** START OF SUPPLIED MATERIAL **

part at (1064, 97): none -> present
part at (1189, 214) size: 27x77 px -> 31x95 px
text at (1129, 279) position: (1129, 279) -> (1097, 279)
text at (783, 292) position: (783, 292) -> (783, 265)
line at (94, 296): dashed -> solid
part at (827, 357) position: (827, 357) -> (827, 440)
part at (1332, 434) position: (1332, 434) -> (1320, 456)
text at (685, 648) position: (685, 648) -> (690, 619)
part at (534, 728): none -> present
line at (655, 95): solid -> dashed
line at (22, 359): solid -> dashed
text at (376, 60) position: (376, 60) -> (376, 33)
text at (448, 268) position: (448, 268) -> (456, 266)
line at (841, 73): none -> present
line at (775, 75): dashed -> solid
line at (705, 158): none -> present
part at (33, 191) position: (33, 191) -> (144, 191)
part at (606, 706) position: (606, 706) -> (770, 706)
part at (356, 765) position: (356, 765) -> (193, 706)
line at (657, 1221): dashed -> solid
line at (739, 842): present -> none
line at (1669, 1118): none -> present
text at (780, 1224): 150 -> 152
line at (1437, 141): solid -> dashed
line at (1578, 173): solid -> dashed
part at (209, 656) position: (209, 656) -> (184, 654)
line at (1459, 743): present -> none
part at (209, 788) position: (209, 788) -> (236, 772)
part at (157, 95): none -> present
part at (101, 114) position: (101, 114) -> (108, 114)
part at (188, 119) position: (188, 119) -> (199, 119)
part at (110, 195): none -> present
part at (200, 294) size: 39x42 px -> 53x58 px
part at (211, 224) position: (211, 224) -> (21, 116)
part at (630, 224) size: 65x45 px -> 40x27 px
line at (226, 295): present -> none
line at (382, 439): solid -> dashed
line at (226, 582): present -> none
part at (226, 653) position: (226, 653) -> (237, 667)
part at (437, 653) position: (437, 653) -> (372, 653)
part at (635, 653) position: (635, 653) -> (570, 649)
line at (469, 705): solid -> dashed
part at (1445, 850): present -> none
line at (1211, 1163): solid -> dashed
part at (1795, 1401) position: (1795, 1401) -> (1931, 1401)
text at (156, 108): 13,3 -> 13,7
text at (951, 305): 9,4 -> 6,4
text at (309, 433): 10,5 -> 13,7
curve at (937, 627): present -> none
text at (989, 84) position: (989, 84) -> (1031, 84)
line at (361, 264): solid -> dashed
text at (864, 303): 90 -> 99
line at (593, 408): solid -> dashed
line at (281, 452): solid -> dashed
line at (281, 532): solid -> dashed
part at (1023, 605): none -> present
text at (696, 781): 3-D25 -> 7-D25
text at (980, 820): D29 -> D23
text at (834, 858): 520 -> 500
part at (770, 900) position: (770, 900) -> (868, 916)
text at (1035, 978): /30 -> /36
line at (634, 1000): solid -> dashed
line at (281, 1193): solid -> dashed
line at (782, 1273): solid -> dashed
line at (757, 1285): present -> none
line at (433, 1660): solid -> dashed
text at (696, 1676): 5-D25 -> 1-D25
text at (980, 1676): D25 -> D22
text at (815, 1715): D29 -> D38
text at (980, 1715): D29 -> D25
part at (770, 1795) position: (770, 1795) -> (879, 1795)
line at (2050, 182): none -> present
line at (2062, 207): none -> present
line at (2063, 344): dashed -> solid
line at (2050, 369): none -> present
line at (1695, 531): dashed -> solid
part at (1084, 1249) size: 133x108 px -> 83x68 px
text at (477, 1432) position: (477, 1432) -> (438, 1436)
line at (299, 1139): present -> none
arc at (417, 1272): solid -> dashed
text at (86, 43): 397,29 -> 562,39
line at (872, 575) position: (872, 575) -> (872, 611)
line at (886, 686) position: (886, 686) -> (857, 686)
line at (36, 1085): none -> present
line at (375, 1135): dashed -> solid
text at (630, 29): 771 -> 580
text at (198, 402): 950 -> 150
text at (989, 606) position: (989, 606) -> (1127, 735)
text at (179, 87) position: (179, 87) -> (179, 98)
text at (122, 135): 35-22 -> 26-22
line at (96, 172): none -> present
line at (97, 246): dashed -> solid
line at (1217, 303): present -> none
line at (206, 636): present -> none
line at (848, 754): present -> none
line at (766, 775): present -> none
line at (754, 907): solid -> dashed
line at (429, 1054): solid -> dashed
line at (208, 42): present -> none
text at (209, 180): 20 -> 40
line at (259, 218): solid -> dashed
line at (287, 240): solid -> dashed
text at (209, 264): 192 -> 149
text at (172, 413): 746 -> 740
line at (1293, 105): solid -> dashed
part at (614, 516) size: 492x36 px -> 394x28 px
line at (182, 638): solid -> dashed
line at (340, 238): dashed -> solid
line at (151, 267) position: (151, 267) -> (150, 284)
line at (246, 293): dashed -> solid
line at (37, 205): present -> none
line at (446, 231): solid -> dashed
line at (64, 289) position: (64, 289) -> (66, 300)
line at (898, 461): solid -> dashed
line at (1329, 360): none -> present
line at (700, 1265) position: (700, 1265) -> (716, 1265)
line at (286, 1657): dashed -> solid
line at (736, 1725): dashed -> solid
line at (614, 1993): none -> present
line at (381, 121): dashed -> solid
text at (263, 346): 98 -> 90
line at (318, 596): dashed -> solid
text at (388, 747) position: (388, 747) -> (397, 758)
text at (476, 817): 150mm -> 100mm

** END OF SUPPLIED MATERIAL **

* EXERCISE *
Rewrite the lines from the first one through the line containing "line at (841, 73): none -> present", replacing "dashed" with "broken" and leaving everything else unchanged.

* RESPONSE BELOW *
part at (1064, 97): none -> present
part at (1189, 214) size: 27x77 px -> 31x95 px
text at (1129, 279) position: (1129, 279) -> (1097, 279)
text at (783, 292) position: (783, 292) -> (783, 265)
line at (94, 296): broken -> solid
part at (827, 357) position: (827, 357) -> (827, 440)
part at (1332, 434) position: (1332, 434) -> (1320, 456)
text at (685, 648) position: (685, 648) -> (690, 619)
part at (534, 728): none -> present
line at (655, 95): solid -> broken
line at (22, 359): solid -> broken
text at (376, 60) position: (376, 60) -> (376, 33)
text at (448, 268) position: (448, 268) -> (456, 266)
line at (841, 73): none -> present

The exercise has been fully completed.